THE HISTORY OF
FIRST BAPTIST KOPPERL

Ulysses S.  Grant was in his second term as president when the citizens of this area decided that they needed a Baptist Church.  The year was 1875 and national events had a familiar ring.  Congress was awash with scandal, and many Congressmen had accepted bribes to do favors for the Union Pacific
Railroad.

The church was built in the thriving little community of Powelldale, a few miles south of here on Mesquite Creek.  The church and school shared the same building.  When the railroad bypassed the bustling cattle town of Kimball, and Kopperl sprang up, the church moved into Kopperl at a site near the present cemetery.  When that building burned, Mr. Tom Day donated land and the church was moved to it’s present site.  People moving to Kopperl are sometimes told that there are more Days here than nights.  That’s easy to understand when you look back.  This same Mr. Tom Day and his wife lost their first baby at birth and the tiny little woman was advised by the doctor to have no more children.  Apparently the couple decided to not heed that advice because she went on to bear seventeen more children and to raise them to adulthood.  She died of “old age” after her children were all grown.  Mr. Day and his sons poured the concrete for this very building.  It was completed around 1916.  The first World War saw many young men of the community go away.  Wilson Hill remembers walking down the street when he was a very young boy, and seeing a flag draped coffin sitting on the porch of the church.  He was told that it was “the Brooks boy” who had been killed in the war.
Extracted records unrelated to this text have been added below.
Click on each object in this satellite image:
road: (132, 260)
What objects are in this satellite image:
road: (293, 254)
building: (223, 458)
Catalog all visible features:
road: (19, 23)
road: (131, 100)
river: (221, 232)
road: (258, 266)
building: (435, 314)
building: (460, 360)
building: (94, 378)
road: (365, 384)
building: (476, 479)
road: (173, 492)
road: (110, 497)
Old records kept by Joe Bob Scruggs’ great uncle, J. T. Davis, the town banker, reveal that the pastors definitely didn’t get rich during the 1920’s.  He kept a handwritten account of the money pledged by different families toward the pastor’s salary.  Some pledged $5.00 per year and the really big spenders pledged up to $36.00 per year.
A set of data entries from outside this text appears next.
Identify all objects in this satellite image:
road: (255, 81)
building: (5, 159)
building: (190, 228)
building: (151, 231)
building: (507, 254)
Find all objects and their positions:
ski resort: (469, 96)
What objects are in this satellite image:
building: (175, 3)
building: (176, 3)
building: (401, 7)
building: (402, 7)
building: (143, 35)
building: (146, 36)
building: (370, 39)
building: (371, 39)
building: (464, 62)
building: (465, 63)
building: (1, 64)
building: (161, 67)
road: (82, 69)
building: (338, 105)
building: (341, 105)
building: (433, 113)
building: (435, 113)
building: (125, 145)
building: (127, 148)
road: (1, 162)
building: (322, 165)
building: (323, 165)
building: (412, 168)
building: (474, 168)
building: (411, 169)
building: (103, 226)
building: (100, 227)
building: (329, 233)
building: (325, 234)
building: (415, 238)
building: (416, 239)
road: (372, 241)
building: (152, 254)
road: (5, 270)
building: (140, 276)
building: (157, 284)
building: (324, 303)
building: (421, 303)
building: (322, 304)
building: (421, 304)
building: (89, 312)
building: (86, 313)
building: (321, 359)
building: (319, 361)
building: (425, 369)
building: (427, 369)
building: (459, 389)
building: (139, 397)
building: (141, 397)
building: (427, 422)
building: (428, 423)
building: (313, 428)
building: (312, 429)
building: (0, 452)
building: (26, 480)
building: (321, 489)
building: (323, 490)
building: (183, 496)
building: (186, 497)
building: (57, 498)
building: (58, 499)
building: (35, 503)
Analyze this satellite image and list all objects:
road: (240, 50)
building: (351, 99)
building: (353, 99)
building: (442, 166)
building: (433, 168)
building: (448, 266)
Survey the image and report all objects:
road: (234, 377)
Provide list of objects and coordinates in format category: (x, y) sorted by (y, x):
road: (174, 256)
December 7, 1941 was an ordinary Sunday in Kopperl and in the Kopperl Baptist Church.  But before the day was over events were set in to motion that would change the whole world forever.  Kopperl felt the effects of World War II, deeply.  Many of her young men went away to war and some never returned.  The people on the home front dealt with shortages and rationing and did all they could for the war effort.  They planted Victory Gardens, bought war bonds and placed stickers on their cars that read “Is This Trip Really Necessary ?”  The church continued to function until a fire in 1944 gutted the interior.  With their usual indomitable spirit, they rebuilt.  During the time that this project required to accomplish, the Kopperl Baptists held Sunday School one Sunday at the School, and the next Sunday they used the Methodist Church—since both churches had “Preaching” only every other Sunday.  I’m sure that God was pleased with this spirit of cooperation and love.
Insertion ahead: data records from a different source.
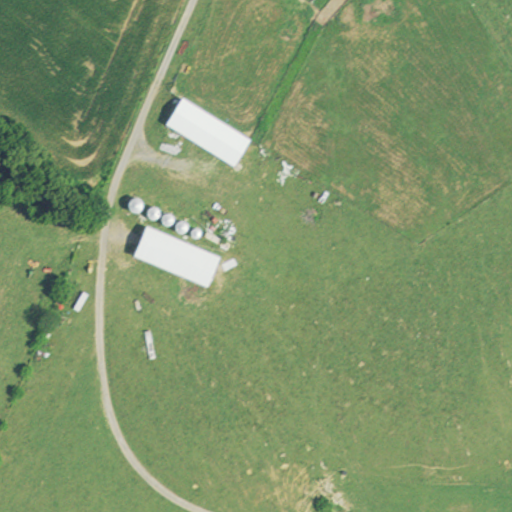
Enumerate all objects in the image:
building: (200, 132)
building: (167, 257)
road: (105, 274)
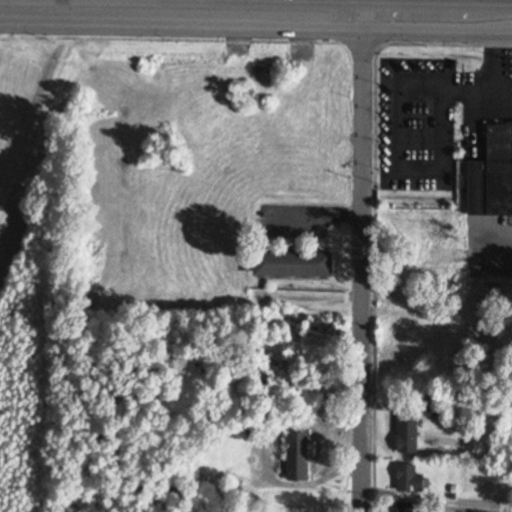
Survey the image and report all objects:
road: (126, 3)
road: (255, 9)
building: (404, 104)
building: (490, 174)
road: (364, 262)
building: (290, 263)
building: (429, 407)
building: (404, 431)
building: (295, 455)
building: (407, 478)
building: (401, 507)
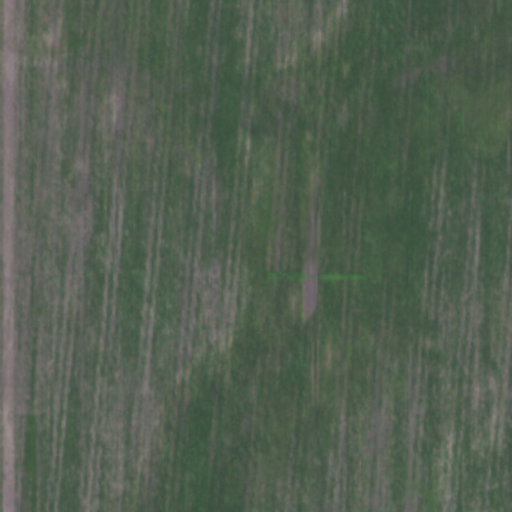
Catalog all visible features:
crop: (256, 256)
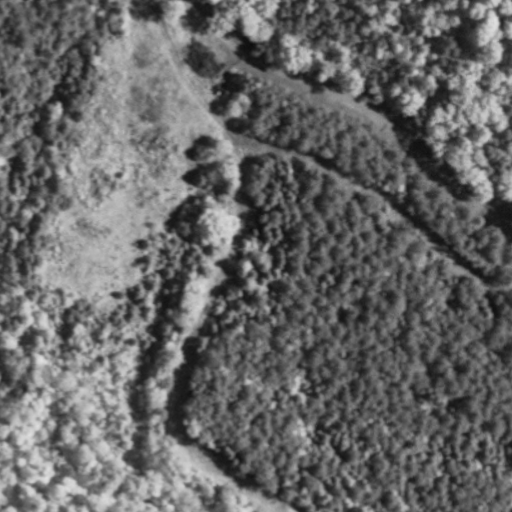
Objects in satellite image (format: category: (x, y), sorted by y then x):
road: (156, 14)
The war ground on.  Troop Trains passed through Kopperl.  Some were scandalized that girls stood on the platform and waved to the soldiers as they leaned out the windows.  (Seems pretty harmless today, doesn’t it?)  Finally the war ended and life settled down.  Transportation was readily available, so businesses gradually closed as people moved away or drove to larger towns to shop.  Still the church endured and grew and ministered to people.  Babies were born, and people died.